++++ Source extract

7.2 Mechanical Nature of Notch Activation

  • Mechanotransduction Dependency: Notch signalling seems solely dependent on the mechanical aspect of cell interactions.

  • Process of Activation:

    1. Cell-Cell Contact: Cell A expresses Notch, while cell B expresses Delta/Jagged.

    2. Ligand Binding: The ligand binds to the extracellular domain of Notch.

    3. Endocytosis-generated Pulling Force: The ligand-expressing cell undergoes endocytosis of the Notch-ligand complex, creating a mechanical force that:

    • Unfolds the NRR of Notch, exposing a cleavage site for protease action.

7.3 Proteolytic Cleavages: Turning Contact into a Signal

  • Following NRR opening:

    • S2 Cleavage:

    • Enzyme: ADAM metalloprotease

    • Occurs extracellularly, removing most of Notch ectodomain.

    • S3 Cleavage:

    • Enzyme: γ-secretase

    • Cleavage occurs within the transmembrane domain releasing NICD.

    • Key Point: The receptor becomes the signalling molecule itself.

7.4 Nuclear Signalling and Transcriptional Control

  • NICD Translocation: After entering the nucleus, NICD binds with:

    • CSL (CBF1/RBPJ in mammals)

    • Mastermind-like (MAML) co-activators

  • Function of the Complex: Converts CSL from a repressor to an activator, driving transcription of Notch target genes:

    • Key Target Genes: HES (transcriptional repressors), HEY (inhibit differentiation), NRARP (feedback regulation).

++++++++

◆ Your tasks ◆
(1) Translate into French this sentence from the text on Notch signalling: "The ligand binds to the extracellular domain of Notch."
(2) Extend the text on Notch signalling with further material that follows on from its final line.
The records that follow the text on Notch signalling are drawn from a separate, unrelated source.

++++ Listed records

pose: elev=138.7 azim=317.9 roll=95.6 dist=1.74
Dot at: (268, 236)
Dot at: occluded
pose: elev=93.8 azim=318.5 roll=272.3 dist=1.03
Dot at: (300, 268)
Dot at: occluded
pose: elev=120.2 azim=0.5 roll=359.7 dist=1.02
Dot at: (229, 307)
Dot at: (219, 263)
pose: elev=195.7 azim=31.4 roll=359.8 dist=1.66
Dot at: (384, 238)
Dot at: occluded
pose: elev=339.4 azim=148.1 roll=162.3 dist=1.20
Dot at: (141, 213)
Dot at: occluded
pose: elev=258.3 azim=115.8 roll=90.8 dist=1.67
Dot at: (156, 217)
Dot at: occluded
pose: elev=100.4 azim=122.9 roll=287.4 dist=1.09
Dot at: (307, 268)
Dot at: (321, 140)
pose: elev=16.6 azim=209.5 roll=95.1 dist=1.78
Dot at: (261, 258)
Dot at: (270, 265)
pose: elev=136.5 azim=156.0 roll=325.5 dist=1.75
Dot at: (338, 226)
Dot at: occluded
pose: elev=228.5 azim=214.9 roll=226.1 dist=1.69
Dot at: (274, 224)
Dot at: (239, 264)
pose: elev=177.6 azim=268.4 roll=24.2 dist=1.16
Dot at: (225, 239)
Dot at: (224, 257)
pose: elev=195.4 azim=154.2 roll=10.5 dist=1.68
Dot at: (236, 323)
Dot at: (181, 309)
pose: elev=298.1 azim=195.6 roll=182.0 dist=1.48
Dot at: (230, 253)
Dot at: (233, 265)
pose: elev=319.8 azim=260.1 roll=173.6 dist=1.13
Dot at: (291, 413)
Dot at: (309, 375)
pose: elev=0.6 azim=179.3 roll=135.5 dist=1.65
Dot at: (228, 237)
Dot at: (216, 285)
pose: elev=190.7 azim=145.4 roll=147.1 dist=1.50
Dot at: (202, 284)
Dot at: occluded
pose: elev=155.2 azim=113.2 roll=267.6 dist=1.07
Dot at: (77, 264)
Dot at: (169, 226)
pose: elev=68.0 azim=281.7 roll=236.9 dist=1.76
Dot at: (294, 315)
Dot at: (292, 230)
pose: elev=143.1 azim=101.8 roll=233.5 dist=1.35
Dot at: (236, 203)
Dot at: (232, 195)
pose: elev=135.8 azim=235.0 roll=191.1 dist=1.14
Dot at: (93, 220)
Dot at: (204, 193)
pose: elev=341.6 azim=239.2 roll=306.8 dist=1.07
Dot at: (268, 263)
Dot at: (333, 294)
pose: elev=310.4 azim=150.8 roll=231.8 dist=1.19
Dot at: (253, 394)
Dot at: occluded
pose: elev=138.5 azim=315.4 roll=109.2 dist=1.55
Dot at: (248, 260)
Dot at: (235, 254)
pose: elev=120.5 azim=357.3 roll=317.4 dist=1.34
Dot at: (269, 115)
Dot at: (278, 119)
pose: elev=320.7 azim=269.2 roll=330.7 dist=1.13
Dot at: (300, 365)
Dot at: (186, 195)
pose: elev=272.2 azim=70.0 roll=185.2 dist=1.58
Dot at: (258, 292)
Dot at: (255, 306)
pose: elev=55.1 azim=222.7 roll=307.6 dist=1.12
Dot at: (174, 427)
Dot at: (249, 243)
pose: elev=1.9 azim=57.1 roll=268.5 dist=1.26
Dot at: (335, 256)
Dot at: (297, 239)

++++++++

◆ Task responses ◆
(1) Le ligand se lie au domaine extracellulaire de Notch.

(2)
    • Function: Typically suppress differentiation and maintain progenitor states, enforcing binary fate decisions.

7.5 Lateral Inhibition: The Classic Notch Logic

  • Definition of Lateral Inhibition: A mechanism where one cell adopts a certain fate, prompting neighbouring cells to adopt a different fate.

  • Mechanism:

    1. Delta Expression Variability: Small stochastic differences in Delta expression arise.

    2. The cell with slightly higher Delta activates Notch in neighbouring cells.

    3. Activated Notch suppresses Delta expression and prevents differentiation in neighbours.

  • Outcome:

    • “Sender” cell differentiates while “Receiver” cells maintain progenitor identity.

  • Examples: Neurogenesis, sensory organ formation, and epidermal patterning.

8. Intracrine Signalling

  • Definition: Intracrine signalling occurs when a signalling molecule acts within the cell that produced it, which can involve molecules that are not secreted or signal before or without binding to a receptor at the membrane.

  • Key Features:

    • Characterized by speed, specificity, and no signal dilution.

8.1 Mechanisms

  • Types of Interactions:

    • Cytosolic or Nuclear Ligand-Receptor Interaction:

    • Ligand is produced intracellularly, and receptors are cytosolic or in organelle membranes.

    • Receptor-Independent Signalling:

    • Ligand impacts transcription or enzymatic activity directly without receptors.

8.2 Typical Ligands

  • Examples of Ligands by Type:

    • Steroid Hormones: Estrogen, cortisol (before secretion).

    • Growth Factors: Intracellular Angiotensin II.

    • Second Messengers: Ca²⁺, IP₃.

    • Metabolites: ROS, NAD⁺.

8.3 Biological Roles

  • Key Roles:

    • Fine-tuning of gene expression

    • Rapid stress responses

    • Cell fate commitment

  • Examples of Pathways:

    • Steroid hormone signalling before secretion

    • Intracellular angiotensin II influencing cardiac hypertrophy

    • Intracellular Ca²⁺ signalling.

9. Autocrine Signalling

  • Definition: Autocrine signalling involves a cell secreting a ligand, expressing the receptor for that ligand, and then responding to its own signal, creating self-stimulation loops.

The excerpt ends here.